Layering Skin Care Products—Am I Doing It Right?
A dermatologist shares how to layer skin care products and what you may be doing wrong.
My post-shower ritual is a well-tuned performance. I am the conductor, my skin care products the orchestra. Each product is added at a pre-determined interval for maximum absorption and efficiency. It goes something like this: After I towel dry, I pat a vitamin C serum onto my face. As that dries, I brush my teeth. Next, I apply a hyaluronic acid serum. As that seeps into my skin, I slather on body lotion. Next comes an eye cream and moisturizer. As my face drinks those up, I swipe-on deodorant, and then, comes sunscreen.
Yet, as I look at my temperamental skin with its consistent dry patches and erratic blemishes, I have to wonder—is all this necessary? Am I even doing skin care right?
“Ideally, we’d all be able to pop into a dermatologist’s office and have the doctor provide a specially formulated skin care regime for us, but honestly, there just aren’t enough dermatologists right now to be able to do that,” says Dr. Marcie Ulmer, a cosmetic and medical dermatologist at Pacific Derm in Vancouver, B.C.
So, here’s the next best thing: I asked Dr. Ulmer to share advice on how to layer skin care products, which ingredients should (and shouldn’t) be paired together and the most common skin care mistakes to be aware of.
Why is it important to layer skin care products the right way?
The reason we guide our patients on proper ordering of their skin care is so they can get the maximum benefit from each product by maximizing the absorption of the active ingredient. For example, if you were to apply something thick, like an oil, first, it’ll sit on the surface of the skin. So if you apply something afterwards, you won’t get the maximum penetration of that second layer and it wouldn’t be absorbed.
What’s the proper order?
You should apply your products starting with the lightest product and progress to applying the heaviest products. For example, in the morning, start with your cleanser, then apply your lightest product, which is often a serum. If you’re using more than one serum, go with your lightest, first. Then moisturize, which will seal in the serum, and then apply sunscreen.
How should the order of skin care products differ in the morning versus at night?
The morning routine is for protection, and the night routine is for renewal. An antioxidant serum, like a vitamin C serum, is ideal to apply in the morning because it can help protect against sun damage, free radicals and pollution. And, obviously, sunscreen is also essential in the morning routine too. The night is when you’d want to use a retinol or retinoid since they can break down with sun exposure.
Are there certain products or ingredients that should always be paired together?
Vitamin C, vitamin E and sunscreen
Both vitamins C and E are powerful antioxidants, and we like to them pair with sunscreen. Products with these vitamins, when applied in the morning, can be your line of defence. As previously mentioned, they shield your skin from sun damage, pollution and harm from free radical damage.

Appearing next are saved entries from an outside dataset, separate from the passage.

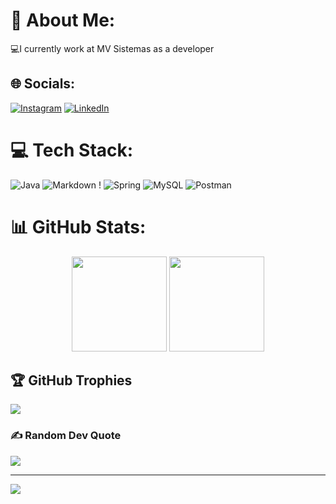 # 💫 About Me:
💻I currently work at MV Sistemas as a developer


## 🌐 Socials:
[![Instagram](https://img.shields.io/badge/Instagram-%23E4405F.svg?logo=Instagram&logoColor=white)](https://www.instagram.com/mto_liveira/)
[![LinkedIn](https://img.shields.io/badge/LinkedIn-%230077B5.svg?logo=linkedin&logoColor=white)](https://www.linkedin.com/in/jose-milton-de-oliveira-neto-102089220/) 

# 💻 Tech Stack:
![Java](https://img.shields.io/badge/java-%23ED8B00.svg?style=plastic&logo=java&logoColor=white) ![Markdown](https://img.shields.io/badge/markdown-%23000000.svg?style=plastic&logo=markdown&logoColor=white) !  ![Spring](https://img.shields.io/badge/spring-%236DB33F.svg?style=plastic&logo=spring&logoColor=white) ![MySQL](https://img.shields.io/badge/mysql-%2300f.svg?style=plastic&logo=mysql&logoColor=white) ![Postman](https://img.shields.io/badge/Postman-FF6C37?style=plastic&logo=postman&logoColor=white)
# 📊 GitHub Stats:
<div align="center">
   <img height="152em" src="https://github-readme-stats.vercel.app/api?username=Noltim&theme=midnight-purple&hide_border=false&include_all_commits=true&count_private=true"/>
     <img height="152em" src="https://github-readme-stats.vercel.app/api/top-langs/?username=Noltim&theme=midnight-purple&hide_border=false&include_all_commits=true&count_private=true&layout=compact"/>
</div>

## 🏆 GitHub Trophies
![](https://github-profile-trophy.vercel.app/?username=Noltim&theme=radical&no-frame=false&no-bg=false&margin-w=4)

### ✍️ Random Dev Quote
![](https://quotes-github-readme.vercel.app/api?type=horizontal&theme=radical)

---
[![](https://visitcount.itsvg.in/api?id=Noltim&icon=7&color=3)](https://visitcount.itsvg.in)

Water, hyaluronic acid and moisturizer
Hyaluronic acid-containing products should be applied with wet fingertips or applied onto wet skin, because this ingredient draws water in, and wet fingers or face will increase hydration. A moisturizer needs to be applied on top of hyaluronic acid to lock in the hydration.

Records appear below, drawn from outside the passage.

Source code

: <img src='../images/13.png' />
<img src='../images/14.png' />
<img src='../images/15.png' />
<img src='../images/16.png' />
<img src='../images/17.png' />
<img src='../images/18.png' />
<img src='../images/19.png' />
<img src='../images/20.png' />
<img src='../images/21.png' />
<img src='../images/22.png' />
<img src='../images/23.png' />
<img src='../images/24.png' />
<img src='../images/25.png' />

Dry skin, retinol and moisturizer
Retinol or retinoids can be irritating and drying and should not be applied immediately after washing your face. A moisturizer should always be applied before or after a retinol or a retinoid. For those with really sensitive skin, I suggest putting on moisturizer first and then the retinol or retinoid, then moisturizer again—so the retinol product is sandwiched in between moisturizer to prevent irritation.
What are the most common mistakes people make when layering skin care products?
Using too many products
If your skin is red, flaky, burning or irritated, or if you’re experiencing a flare-up of an underlying skin issue like rosacea or acne, you probably need to scale back to the basics. Sometimes that means just using a cleanser and moisturizer, and then adding back one product at a time. Then, if you develop an irritation, you know which product caused it.
Using irritating products together
Retinol and exfoliants can cause redness, flaking and burning and shouldn’t be used together. Instead, use, say, a glycolic acid only once or twice a week, retinol on the other nights of the week.
Applying too much of one product
Putting on too much of one product, such as 10 drops of a serum instead of the recommended three to four, can lead to irritation. Or, you could just be wasting money. You only need a few drops to lightly cover your face.
Copying someone else’s routine
Everyone’s skin care routine should look different—it’s not going to be the same as your sister or your bestie’s because that might not be right for your skin type. Customize your routine to suit your specific skin care needs. Learn what type of skin you have—dry, sensitive, acne-prone—and make sure to use the products targeted to address your skin concerns.
How long should you wait in between applying each product?
If you can, give each product a little time to absorb before applying the next one. If you have other grooming things to do, like brushing your teeth, do so in between applying products to give each one a little more time to be absorbed. But if you don’t have time, they’ll probably still absorb just fine—as long as they’re layered in the right order.
This interview has been edited and condensed for clarity.